The Committee recommended several steps to improve security in our courthouses. The first is to engage a security consultant to develop a statewide plan for court security. The National Center for State Courts has agreed to provide consultation services to assist the UJS in developing a security plan. We anticipate that a plan for the UJS will be completed in 2021 and no Legislative appropriation will be necessary for this consultation.

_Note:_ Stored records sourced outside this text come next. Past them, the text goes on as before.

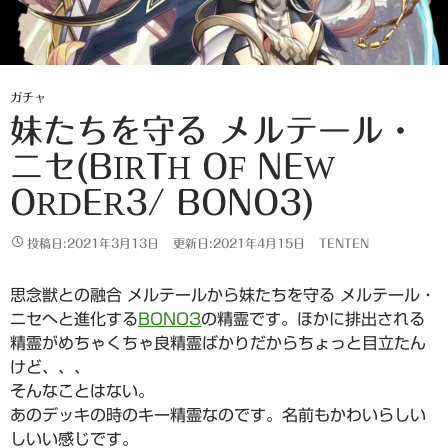
ガチャ
妹たちを守る メルテール・
ニセ(BIRTH OF NEW
ORDER3/ BONO3)
投稿日:2021年3月13日
更新日:2021年4月15日
TENTEN
思念獣との融合 メルテールから妹たちを守る メルテール・
ニセへと進化する
BONO3
の精霊です。ほかに排出される
精霊がめちゃくちゃ良精霊ばかりだからちょっと目立たん
けど、、、
そんなことはない。
あのデッキの時のキー精霊なのです。名前もかわいらしい
しいい感じです。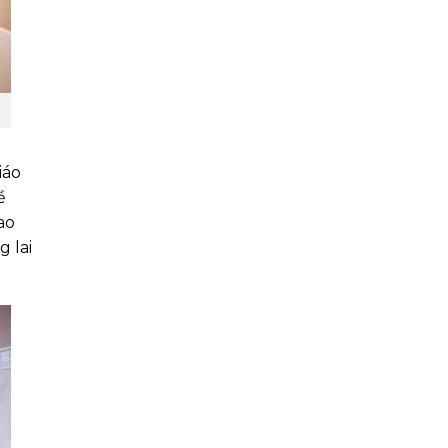
iáo
ề
ao
 lai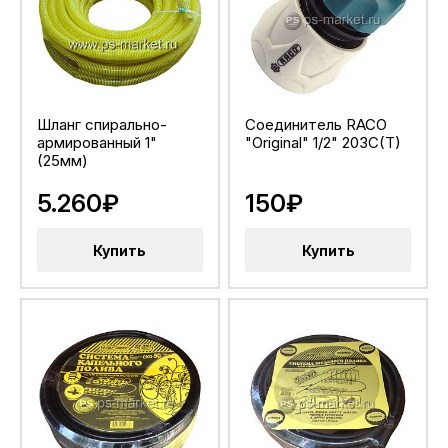
Шланг спирально-
Соединитель RACO
армированный 1"
"Original" 1/2" 203C(T)
(25мм)
5.260₽
150₽
Купить
Купить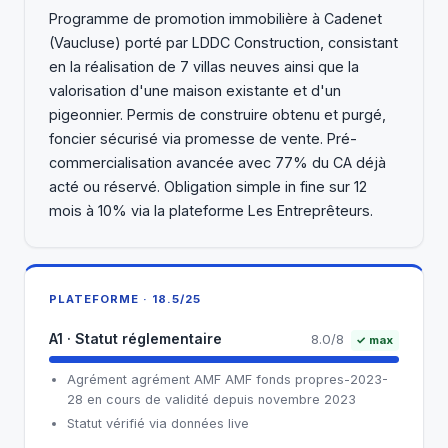
Programme de promotion immobilière à Cadenet
(Vaucluse) porté par LDDC Construction, consistant
en la réalisation de 7 villas neuves ainsi que la
valorisation d'une maison existante et d'un
pigeonnier. Permis de construire obtenu et purgé,
foncier sécurisé via promesse de vente. Pré-
commercialisation avancée avec 77% du CA déjà
acté ou réservé. Obligation simple in fine sur 12
mois à 10% via la plateforme Les Entreprêteurs.
PLATEFORME · 18.5/25
A1 · Statut réglementaire
8.0/8
✓ max
Agrément agrément AMF AMF fonds propres-2023-
28 en cours de validité depuis novembre 2023
Statut vérifié via données live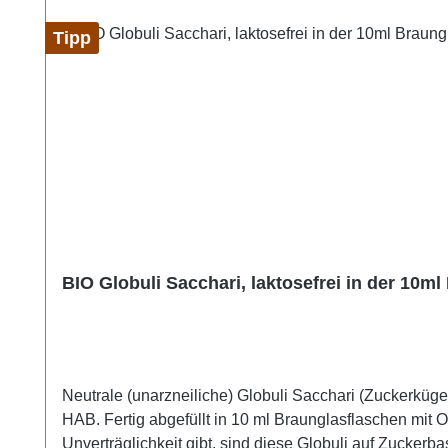
Tipp
BIO Globuli Sacchari, laktosefrei in der 10ml 
Neutrale (unarzneiliche) Globuli Sacchari (Zuckerkügel
HAB. Fertig abgefüllt in 10 ml Braunglasflaschen mit O
Unverträglichkeit gibt, sind diese Globuli auf Zucke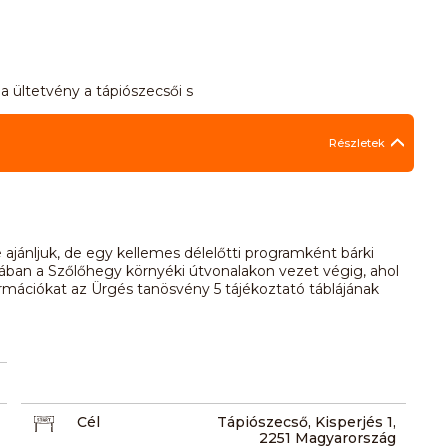
a ültetvény a tápiószecsői s
Részletek
 ajánljuk, de egy kellemes délelőtti programként bárki
rában a Szőlőhegy környéki útvonalakon vezet végig, ahol
ormációkat az Ürgés tanösvény 5 tájékoztató táblájának
Cél
Tápiószecső, Kisperjés 1,
2251 Magyarország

The second recommended step toward improving long-term security for the courts is to hire a full-time Court Security Coordinator. I am asking the Legislature to authorize funds to allow the Unified Judicial System to hire a full-time Court Security Coordinator in FY22 after the National Center has completed its consulting work. The Security Coordinator will be responsible for developing recommendations and overseeing security assessments at courthouses across the state. Many of these assessments can be completed by the United States Marshall’s Office and the Department of Homeland Security without additional cost
I want to thank Governor Noem for including the funding for this crucial position in her budget. I also look forward to visiting with legislators during the course of the session about the importance of this position for the courts.
Justice Scott Myren
Finally, I want to welcome our newest Justice to the Court, Scott Myren. Governor Noem appointed Justice Myren to replace Chief Justice Gilbertson. Last week Justice Myren was sworn as the 53rd Justice of the South Dakota Supreme Court. He immediately jumped in with both feet and is sitting on the January Term of Court.
Finally, I begin this new year and this new role reflecting on the words of the prophet Micah in chapter 6, verse 8 of the Bible. He asks himself, “And what does the Lord require of you?” Then he answers “To act justly, to love Mercy, and to walk humbly with your God.” So then, justice is not just a job, or title, it is a way of life. And it leaves the world a better place.